UK's vote to become the first country to leave the EU, has the potential to start a motion that could unravel the post-war global financial structure and with it a deep plunging of the global growth. To be clear, the Brexit itself is not the culprit as we have argued before the global financial system has been in an extremely perilous situation over the past decade.

It is unfortunate that Brexit has happened in such  uncertain times when the US political situation is in such a precarious state  with the two highly  divisive presidential candidates; of whom one   is so out of touch with the global economic fundamentals that he constantly adds to the prevailing uncertainty by his uniformed and misguided policy statements and the other’s “extremely careless” use of a private email address and server has been mischievously exploited to render her as a completely ineffective leader, should she win the election. Meanwhile, the US economy is slowing down and a significantly higher dollar, partially reflecting the increased global risk, is exacerbating the global economic disorder.

In Asia, both China and Japan's economic and political situations leave a lot to be desired. A tepid global demand is intensifying the adverse impact of Brexit on Chinese exports at the time when the rise of dollar, vis-à-vis Europe’s currencies, may force China to react yet again by allowing a more rapid depreciation of its renminbi, which is scheduled to be included in the IMF’s basket of currencies making up the Special Drawing Right (SDR) effective October 1, 2016.  The country’s growth, after averaging almost 10 percent between 2006 and 2014, slowed to 6.8 percent in 2015 and it may slow to about 5.8 percent this year.   The  promised economic restructuring and the consolidation of inefficient state enterprises with chronic oversupply now appear of remote possibility, while the probabilities of political and social unrest should not be underestimated.
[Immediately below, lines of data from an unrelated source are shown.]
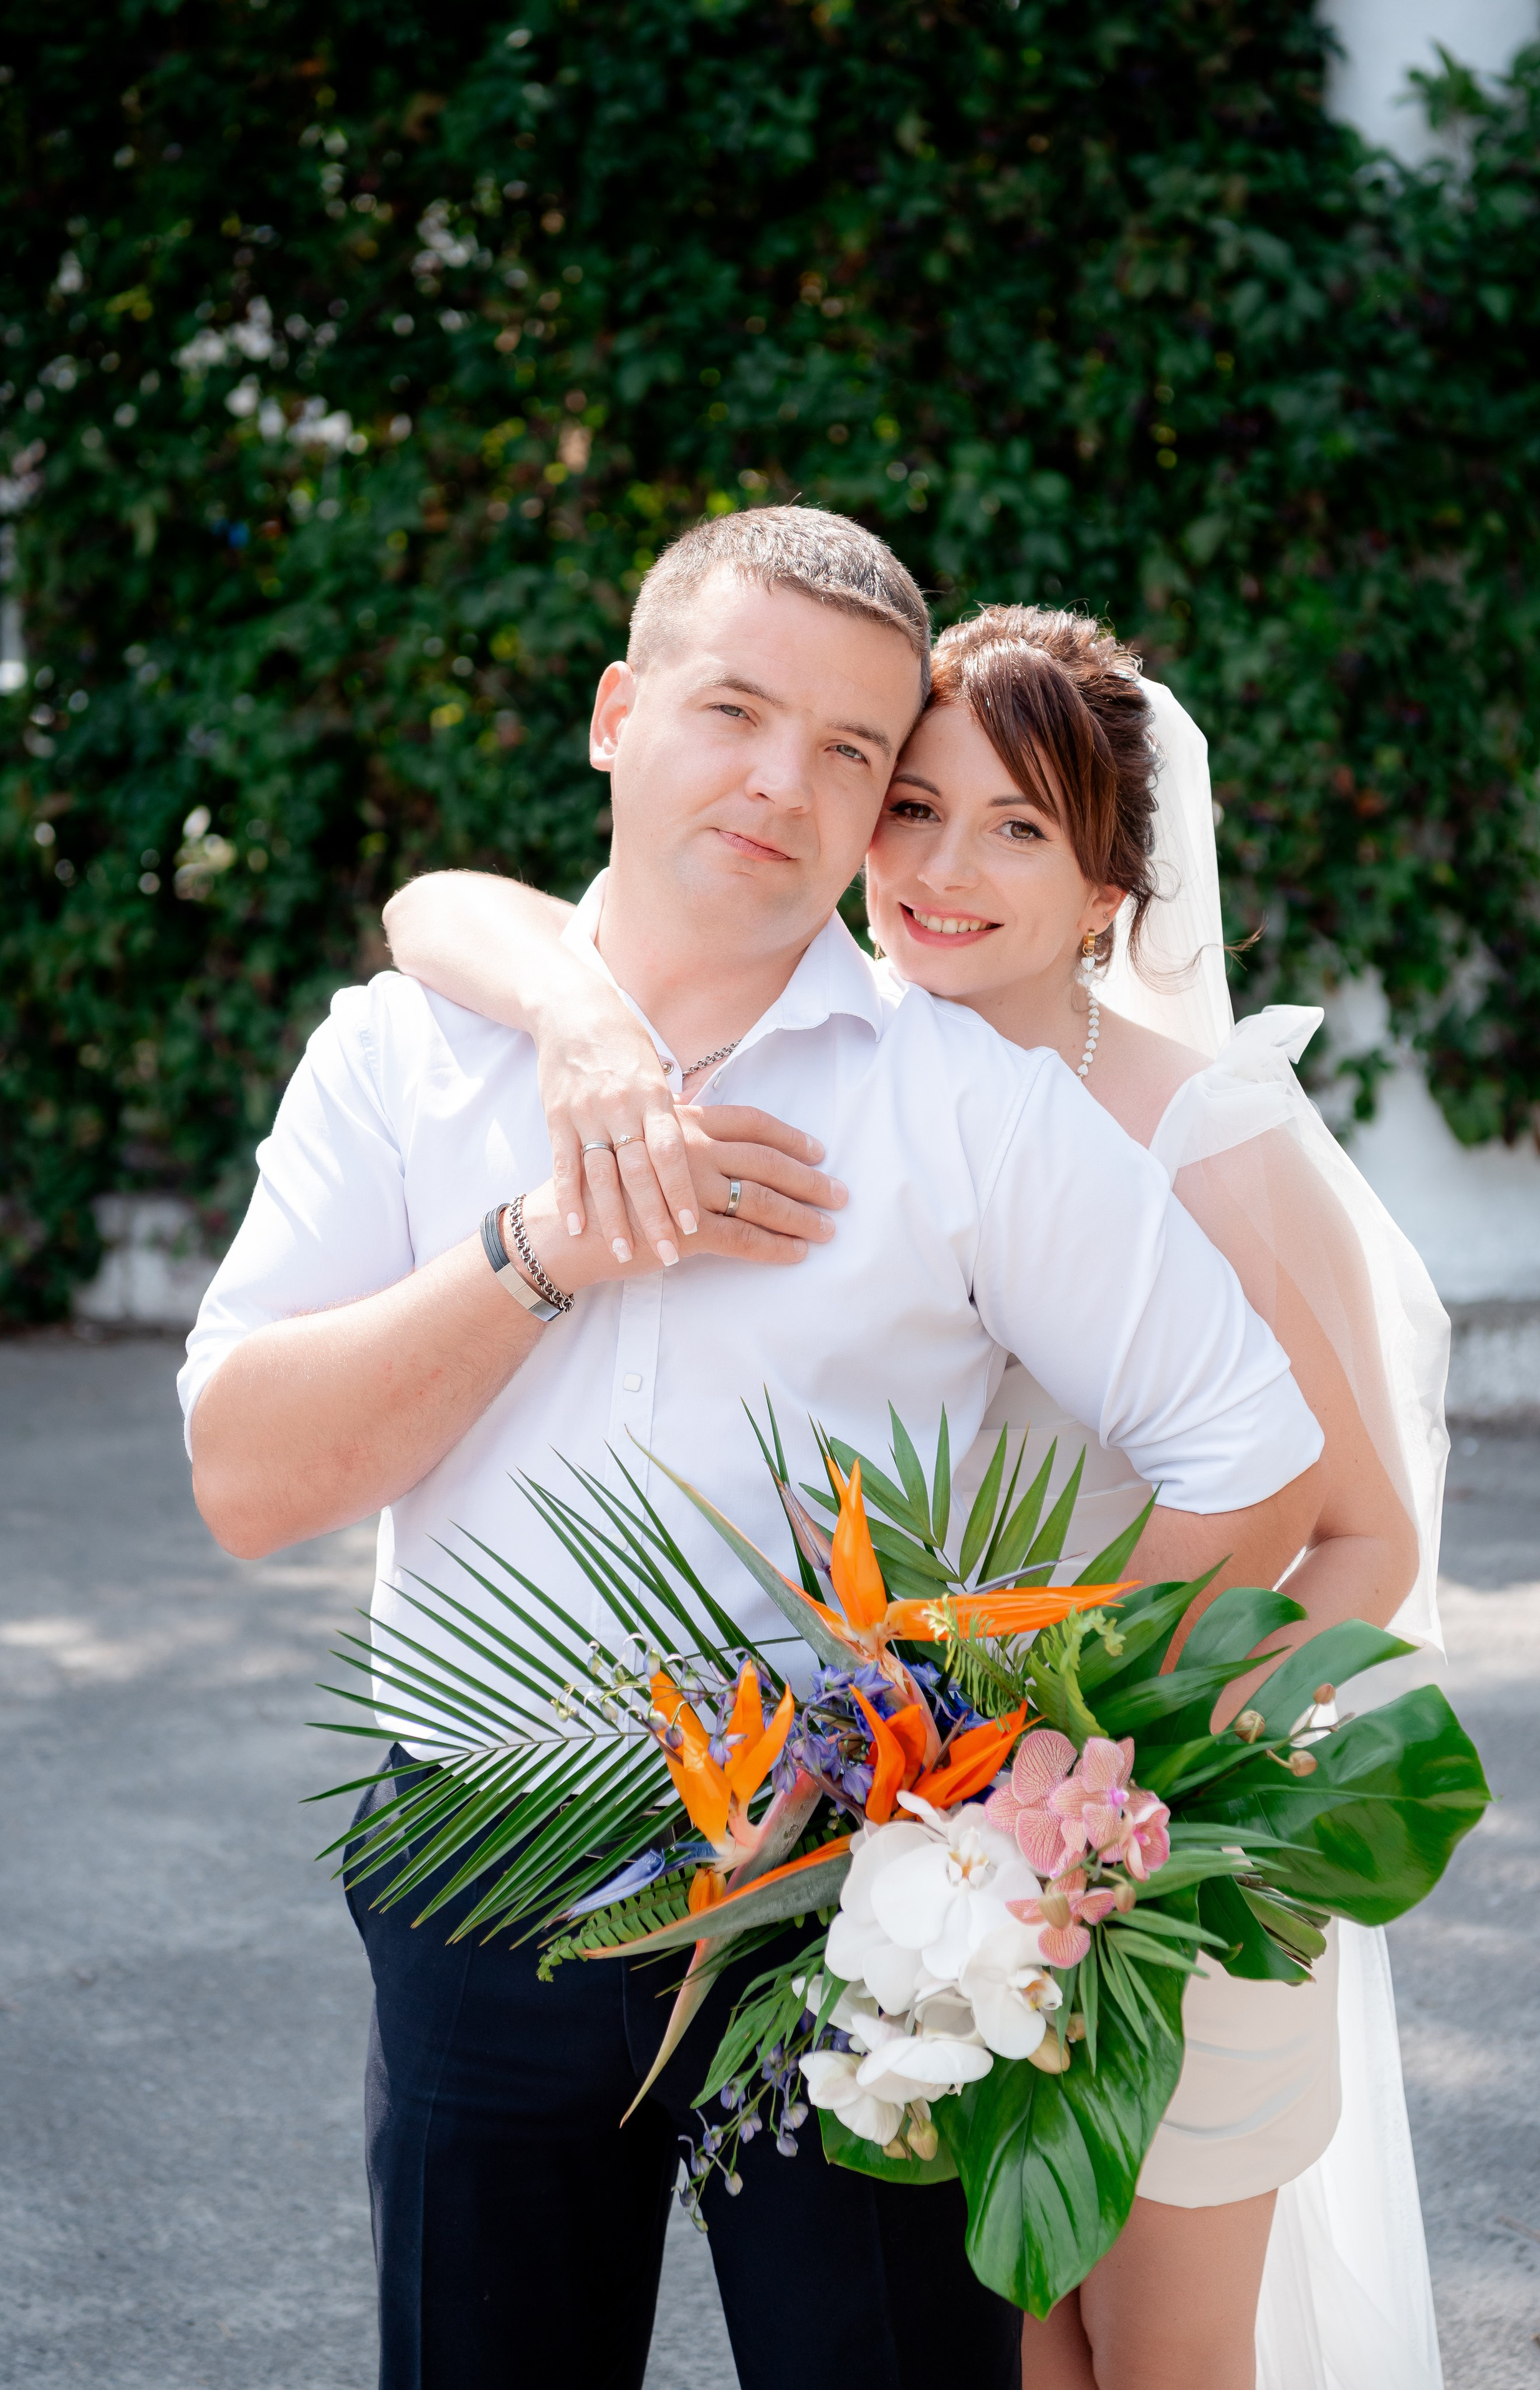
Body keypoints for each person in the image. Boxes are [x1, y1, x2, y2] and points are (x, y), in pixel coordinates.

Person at [179, 508, 1329, 2390]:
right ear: (619, 712)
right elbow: (247, 1479)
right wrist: (547, 1247)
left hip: (855, 1910)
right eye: (734, 709)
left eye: (853, 752)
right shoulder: (404, 1059)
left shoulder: (963, 1101)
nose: (785, 782)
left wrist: (1003, 1790)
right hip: (488, 1867)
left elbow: (1254, 1452)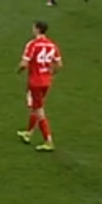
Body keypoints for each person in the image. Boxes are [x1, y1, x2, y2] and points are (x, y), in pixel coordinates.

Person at [17, 21, 63, 151]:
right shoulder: (52, 45)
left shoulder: (32, 44)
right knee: (36, 106)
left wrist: (19, 70)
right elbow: (59, 64)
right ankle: (29, 133)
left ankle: (48, 141)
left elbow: (24, 64)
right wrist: (51, 73)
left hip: (35, 82)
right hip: (46, 81)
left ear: (37, 29)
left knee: (39, 111)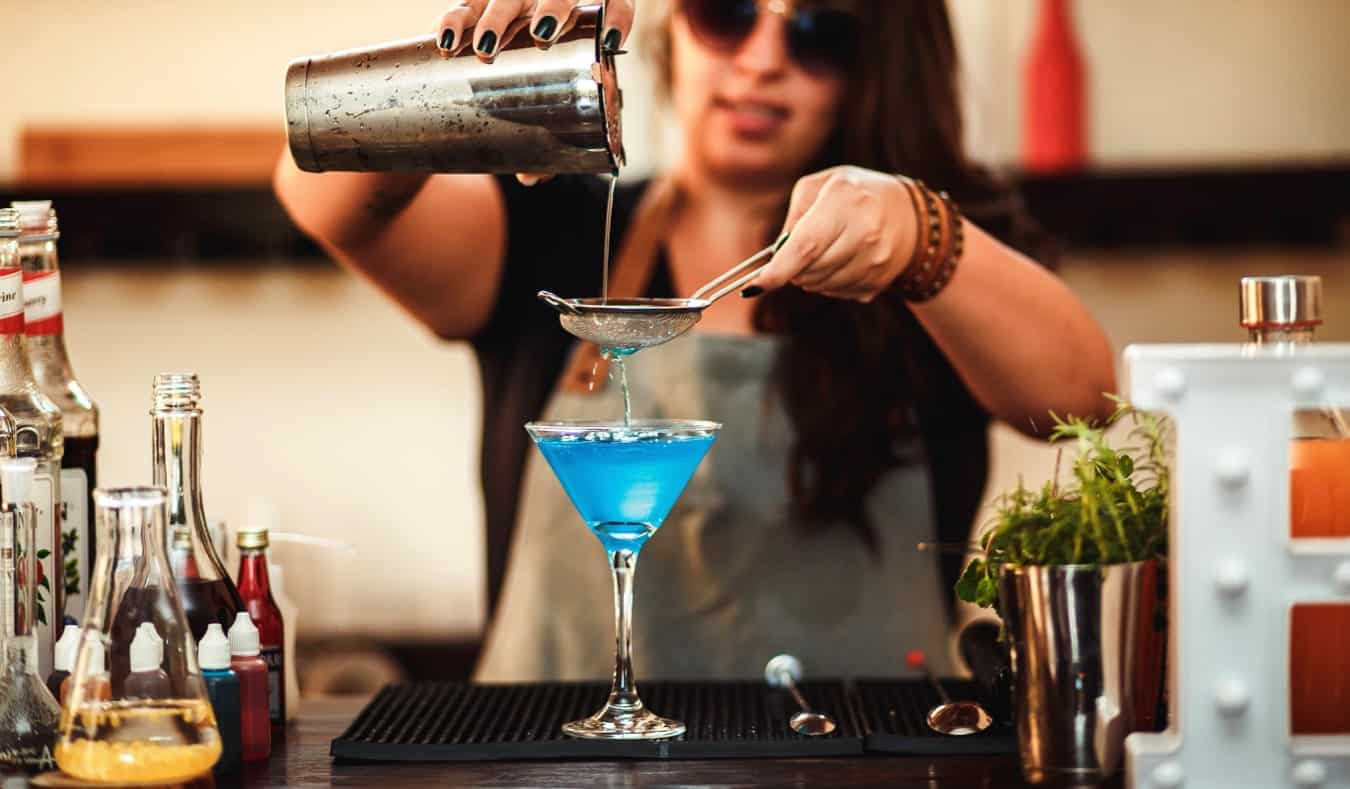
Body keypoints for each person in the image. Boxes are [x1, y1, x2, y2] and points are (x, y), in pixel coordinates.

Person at [274, 0, 1116, 680]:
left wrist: (922, 236)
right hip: (552, 767)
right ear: (675, 27)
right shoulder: (554, 227)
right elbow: (318, 193)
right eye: (726, 14)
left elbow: (1085, 397)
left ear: (877, 68)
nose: (760, 58)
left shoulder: (924, 258)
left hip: (867, 767)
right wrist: (473, 76)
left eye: (819, 32)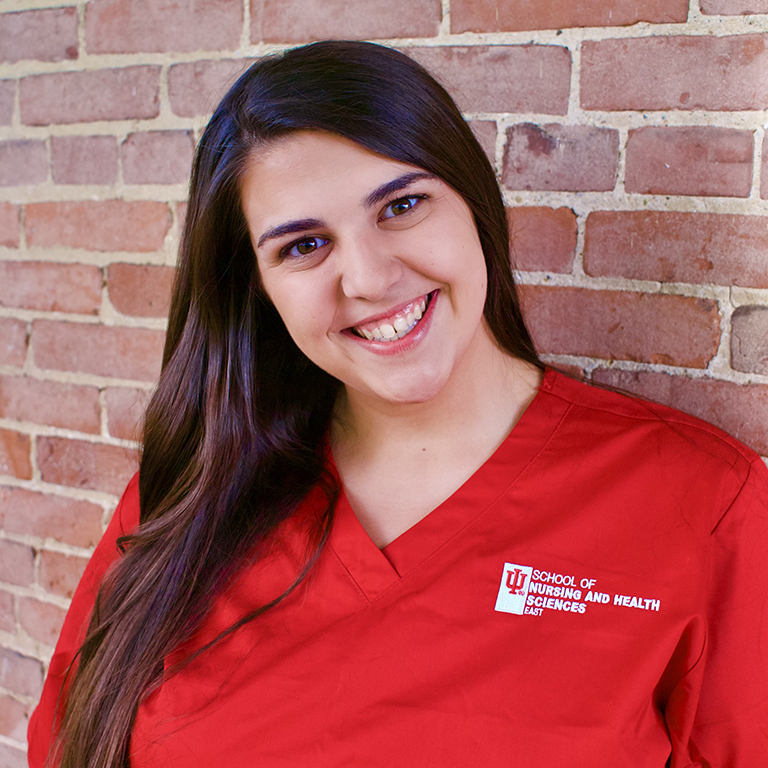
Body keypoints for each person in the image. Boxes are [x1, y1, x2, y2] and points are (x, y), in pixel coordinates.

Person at [28, 41, 767, 768]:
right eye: (303, 247)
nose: (371, 279)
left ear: (473, 202)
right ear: (257, 288)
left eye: (403, 205)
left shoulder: (702, 503)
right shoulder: (190, 498)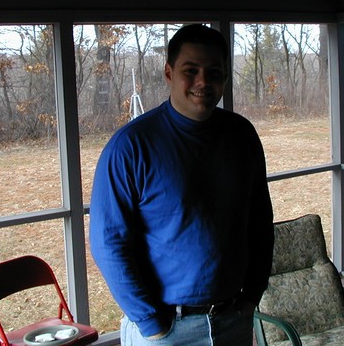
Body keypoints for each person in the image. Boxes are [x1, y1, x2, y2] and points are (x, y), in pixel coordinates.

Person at [90, 24, 274, 345]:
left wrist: (252, 295)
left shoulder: (242, 135)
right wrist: (151, 324)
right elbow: (109, 242)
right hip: (167, 330)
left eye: (214, 72)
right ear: (169, 73)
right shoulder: (131, 147)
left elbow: (260, 221)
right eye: (191, 70)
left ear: (225, 76)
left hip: (233, 320)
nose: (203, 81)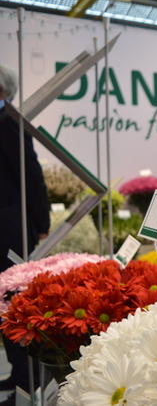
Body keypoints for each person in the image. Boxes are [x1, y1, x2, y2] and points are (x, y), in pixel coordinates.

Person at [0, 65, 50, 401]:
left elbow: (31, 175)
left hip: (8, 231)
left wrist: (41, 223)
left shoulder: (11, 123)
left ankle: (26, 378)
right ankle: (17, 372)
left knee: (13, 302)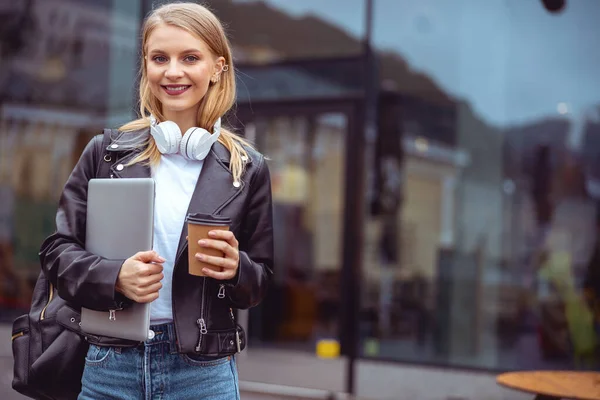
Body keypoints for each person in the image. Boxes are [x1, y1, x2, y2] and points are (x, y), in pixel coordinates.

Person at [38, 3, 273, 399]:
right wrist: (114, 276)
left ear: (218, 67)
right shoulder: (106, 153)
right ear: (145, 64)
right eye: (159, 58)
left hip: (204, 372)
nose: (173, 71)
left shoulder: (247, 168)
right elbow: (56, 252)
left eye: (190, 58)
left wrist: (237, 268)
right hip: (110, 365)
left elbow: (260, 282)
Japan’s economic malaise is also worsening and Abenomics appears dead after the Brexit.  A frightening fiscal debt level, a stagnant economy and an ineffective monetary policy with a damaging negative interest rate must now deal with the consequences of an appreciating yen against several currencies which will reduce its exports,   weigh heavily on its industrial sector’s earnings and undermine the country’s domestic investment prospects.

Of course, the brunt of the Brexit mishap will be felt mainly in Europe, and particularly in the UK where British pound has plunged to hit a record low of $1.28 since June 1985. The pound also fell to a near three-year low against the euro at €1.17. On the stock market, shares in domestic companies, such as supermarkets, housebuilders and banks, took the biggest hit on July 6th after the Bank of England unveiled a four-point plan to cope with the Brexit crisis. With the economy dependent on his ability to act quickly, decisively and with full access to information, governor Carney provided a timely reassurance that “The bank can be expected to take whatever action is needed to promote monetary and financial stability, and as a consequence, support the real economy.” This was a reminiscent of the 2012 Mario Draghi’s pledge to do “whatever it takes” to save the euro, which has only been successful as far as it has postponed the day of reckoning for euro.   The bank of England has eased special capital requirements for banks, providing an estimated extra £150bn for lending, which would not be nearly enough to prevent the risk of a global contagion.


Of course, the answer to Brexit cannot be monetary policy.  The limits of central banking in Japan, Eurozone, and the US have already been observed. The answer to Brexit is not even in the hands of Europeans ( the UK included). The world global financial disorder requires an urgent restructuring to get rid of the global toxic debts, establishment of a purchasing-power-parity-based exchange rate system, and a Marshall-type plan to invest on global digital infrastructure, renewable energy, and eradication of poverty and diseases. Unfortunately, the world is faced with lack of credible and visionary leaders to push for such an agenda.